» **Aim of the task**
Without the pictures, set down every line of the data exactly.

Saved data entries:
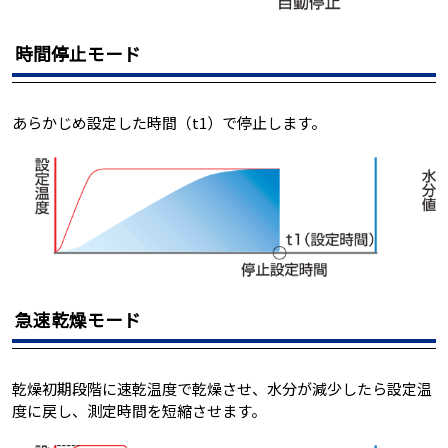
時間停止モード
あらかじめ設定した時間（t1）で停止します。
急速乾燥モード
乾燥初期段階に速乾温度で乾燥させ、水分が減少したら設定温
度に戻し、測定時間を短縮させます。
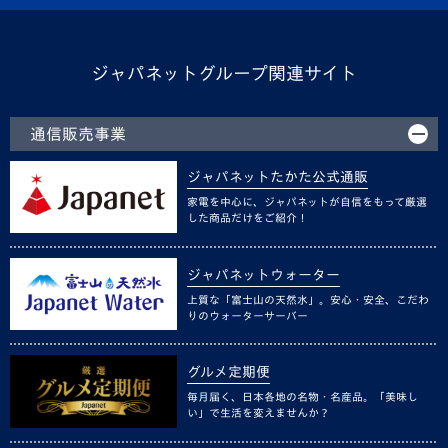
ジャパネットグループ関連サイト
通信販売事業
ジャパネットたかた公式通販
家電を中心に、ジャパネットが自信をもって厳選
した商品だけをご紹介！
ジャパネットウォーター
上質な「富士山の天然水」。安心・安全、こだわ
りのウォーターサーバー
グルメ定期便
毎月届く、日本各地の名物・名産品。「美味し
い」で生活を変えませんか？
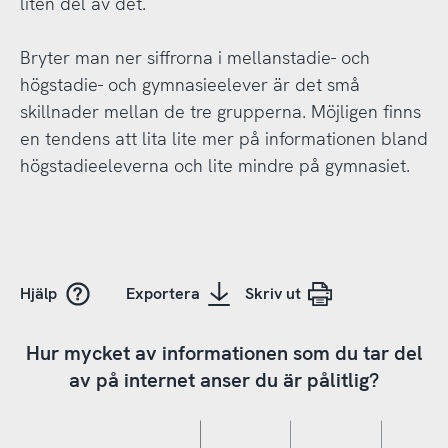
liten del av det.
Bryter man ner siffrorna i mellanstadie- och
högstadie- och gymnasieelever är det små
skillnader mellan de tre grupperna. Möjligen finns
en tendens att lita lite mer på informationen bland
högstadieeleverna och lite mindre på gymnasiet.
Hjälp
Exportera
Skriv ut
Hur mycket av informationen som du tar del
av på internet anser du är pålitlig?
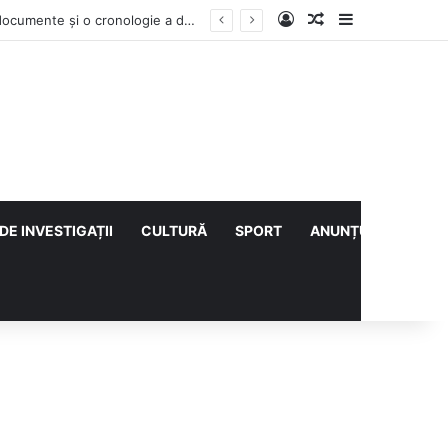
Log In
Articol aleatoriu
Sidebar
Contractul Climatic continuă prin Compania de Apă? Haritina Craița își susține acuzația cu documente și o cronologie a deciziilor
DE INVESTIGAȚII
CULTURĂ
SPORT
ANUNȚURI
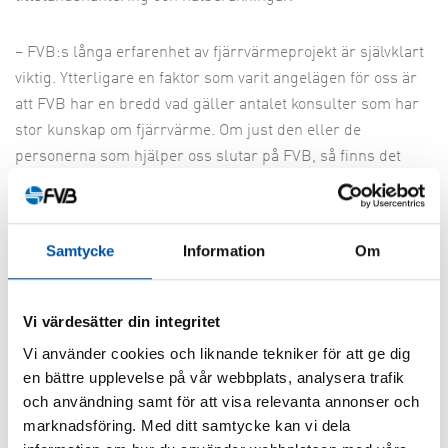
– FVB:s långa erfarenhet av fjärrvärmeprojekt är självklart
viktig. Ytterligare en faktor som varit angelägen för oss är
att FVB har en bredd vad gäller antalet konsulter som har
stor kunskap om fjärrvärme. Om just den eller de
personerna som hjälper oss slutar på FVB, så finns det
flera andra som har liknande kompetens. Det är en central
del i den riskanalys som vi gjort, berättar Peter
Waldenström.
Samtycke
Information
Om
Idag har Vaggeryds Energi värmeverk i både Vaggeryd och
Skillingaryd. I de utredningar som har gjorts har man tittat
Vi värdesätter din integritet
på tre olika alternativ för att utveckla den framtida
Vi använder cookies och liknande tekniker för att ge dig
fjärrvärmen:
en bättre upplevelse på vår webbplats, analysera trafik
och användning samt för att visa relevanta annonser och
Att byta ut nuvarande värmeverk till motsvarande
marknadsföring. Med ditt samtycke kan vi dela
anläggningar på samma platser, vilket är en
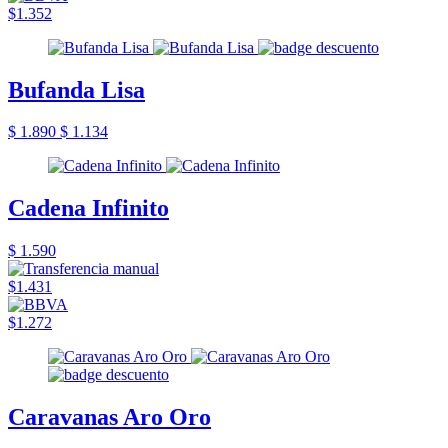
$1.352
Bufanda Lisa
$ 1.890
$ 1.134
Cadena Infinito
$ 1.590
$1.431
$1.272
Caravanas Aro Oro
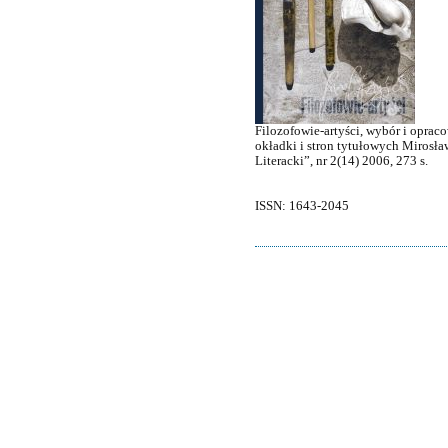
Filozofowie-artyści, wybór i oprac
okładki i stron tytułowych Mirosła
Literacki”, nr 2(14) 2006, 273 s.
ISSN: 1643-2045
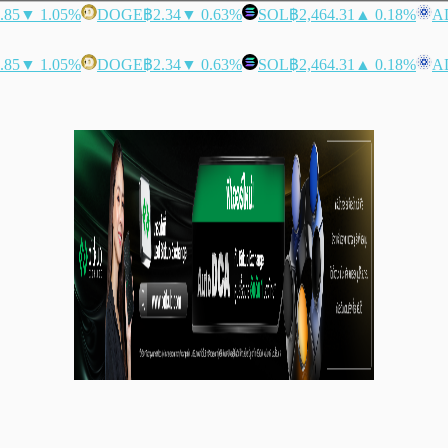
.85
▼ 1.05%
DOGE
฿2.34
▼ 0.63%
SOL
฿2,464.31
▲ 0.18%
A
.85
▼ 1.05%
DOGE
฿2.34
▼ 0.63%
SOL
฿2,464.31
▲ 0.18%
A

» **Output below**
時間停止モード
あらかじめ設定した時間（t1）で停止します。
急速乾燥モード
乾燥初期段階に速乾温度で乾燥させ、水分が減少したら設定温
度に戻し、測定時間を短縮させます。
ジャパネットグループ関連サイト
通信販売事業
ジャパネットたかた公式通販
家電を中心に、ジャパネットが自信をもって厳選
した商品だけをご紹介！
ジャパネットウォーター
上質な「富士山の天然水」。安心・安全、こだわ
りのウォーターサーバー
グルメ定期便
毎月届く、日本各地の名物・名産品。「美味し
い」で生活を変えませんか？
liten del av det.
Bryter man ner siffrorna i mellanstadie- och
högstadie- och gymnasieelever är det små
skillnader mellan de tre grupperna. Möjligen finns
en tendens att lita lite mer på informationen bland
högstadieeleverna och lite mindre på gymnasiet.
Hjälp
Exportera
Skriv ut
Hur mycket av informationen som du tar del
av på internet anser du är pålitlig?
Log In
Articol aleatoriu
Sidebar
Contractul Climatic continuă prin Compania de Apă? Haritina Craița își susține acuzația cu documente și o cronologie a deciziilor
DE INVESTIGAȚII
CULTURĂ
SPORT
ANUNȚURI
– FVB:s långa erfarenhet av fjärrvärmeprojekt är självklart
viktig. Ytterligare en faktor som varit angelägen för oss är
att FVB har en bredd vad gäller antalet konsulter som har
stor kunskap om fjärrvärme. Om just den eller de
personerna som hjälper oss slutar på FVB, så finns det
flera andra som har liknande kompetens. Det är en central
del i den riskanalys som vi gjort, berättar Peter
Waldenström.
Samtycke
Information
Om
Idag har Vaggeryds Energi värmeverk i både Vaggeryd och
Skillingaryd. I de utredningar som har gjorts har man tittat
Vi värdesätter din integritet
på tre olika alternativ för att utveckla den framtida
Vi använder cookies och liknande tekniker för att ge dig
fjärrvärmen:
en bättre upplevelse på vår webbplats, analysera trafik
och användning samt för att visa relevanta annonser och
Att byta ut nuvarande värmeverk till motsvarande
marknadsföring. Med ditt samtycke kan vi dela
anläggningar på samma platser, vilket är en
$1.352
Bufanda Lisa
$ 1.890
$ 1.134
Cadena Infinito
$ 1.590
$1.431
$1.272
Caravanas Aro Oro
Filozofowie-artyści, wybór i oprac
okładki i stron tytułowych Mirosła
Literacki”, nr 2(14) 2006, 273 s.
ISSN: 1643-2045
.85
▼ 1.05%
DOGE
฿2.34
▼ 0.63%
SOL
฿2,464.31
▲ 0.18%
A
.85
▼ 1.05%
DOGE
฿2.34
▼ 0.63%
SOL
฿2,464.31
▲ 0.18%
A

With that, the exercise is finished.